▶ **Instructions for the task**: Answer with a single number stating how many lines of the entries below include the string "teria".

▶ **Records for the exercise**:
====

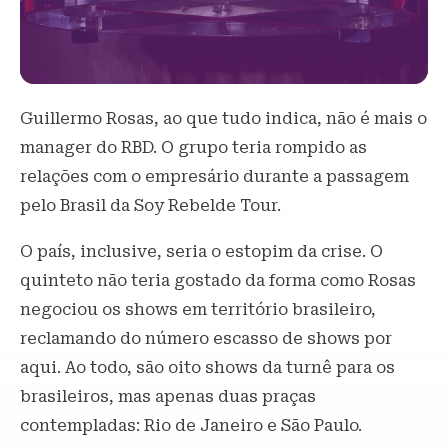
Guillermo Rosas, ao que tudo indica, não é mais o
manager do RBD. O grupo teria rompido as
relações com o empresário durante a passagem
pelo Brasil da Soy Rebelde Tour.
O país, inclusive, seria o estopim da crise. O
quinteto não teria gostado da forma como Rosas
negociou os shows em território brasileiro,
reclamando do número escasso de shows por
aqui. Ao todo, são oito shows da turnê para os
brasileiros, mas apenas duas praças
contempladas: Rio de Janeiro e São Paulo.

====

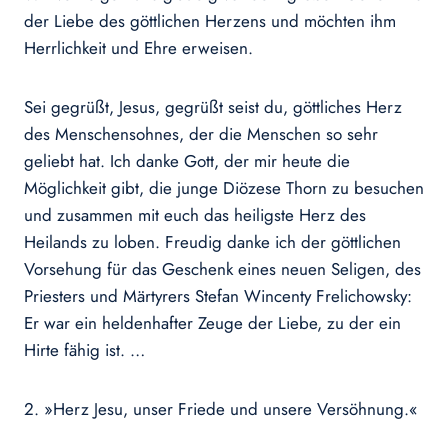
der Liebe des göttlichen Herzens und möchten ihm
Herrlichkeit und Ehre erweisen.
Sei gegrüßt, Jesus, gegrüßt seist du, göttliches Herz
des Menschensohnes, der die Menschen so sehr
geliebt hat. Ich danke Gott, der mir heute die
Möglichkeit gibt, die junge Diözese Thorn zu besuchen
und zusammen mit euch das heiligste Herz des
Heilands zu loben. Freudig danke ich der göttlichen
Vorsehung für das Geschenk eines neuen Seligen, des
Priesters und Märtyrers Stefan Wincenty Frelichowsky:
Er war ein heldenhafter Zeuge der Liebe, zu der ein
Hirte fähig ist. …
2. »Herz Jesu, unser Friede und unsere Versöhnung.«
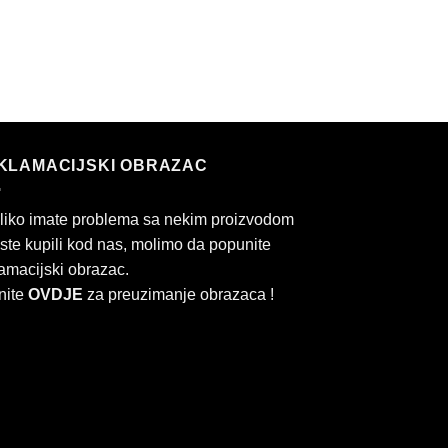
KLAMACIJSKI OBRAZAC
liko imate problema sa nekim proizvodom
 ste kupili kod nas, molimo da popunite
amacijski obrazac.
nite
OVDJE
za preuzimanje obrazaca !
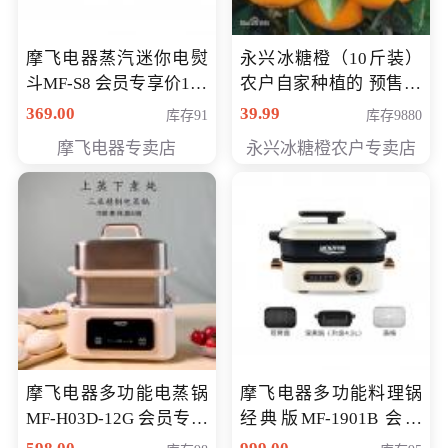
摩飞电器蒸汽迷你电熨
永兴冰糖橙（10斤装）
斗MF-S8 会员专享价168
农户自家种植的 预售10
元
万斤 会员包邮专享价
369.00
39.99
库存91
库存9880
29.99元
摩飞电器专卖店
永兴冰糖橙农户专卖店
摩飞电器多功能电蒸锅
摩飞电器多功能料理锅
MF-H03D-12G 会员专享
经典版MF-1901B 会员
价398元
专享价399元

====

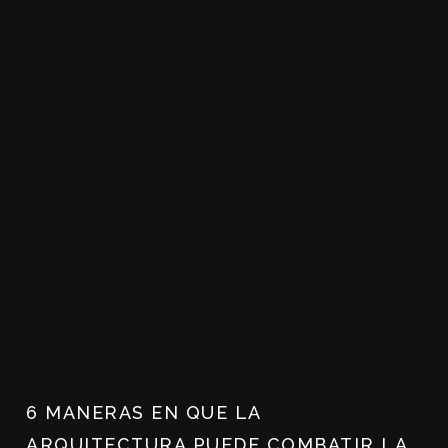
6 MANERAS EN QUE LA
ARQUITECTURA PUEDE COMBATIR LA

====

▶ **Finished exercise**: 2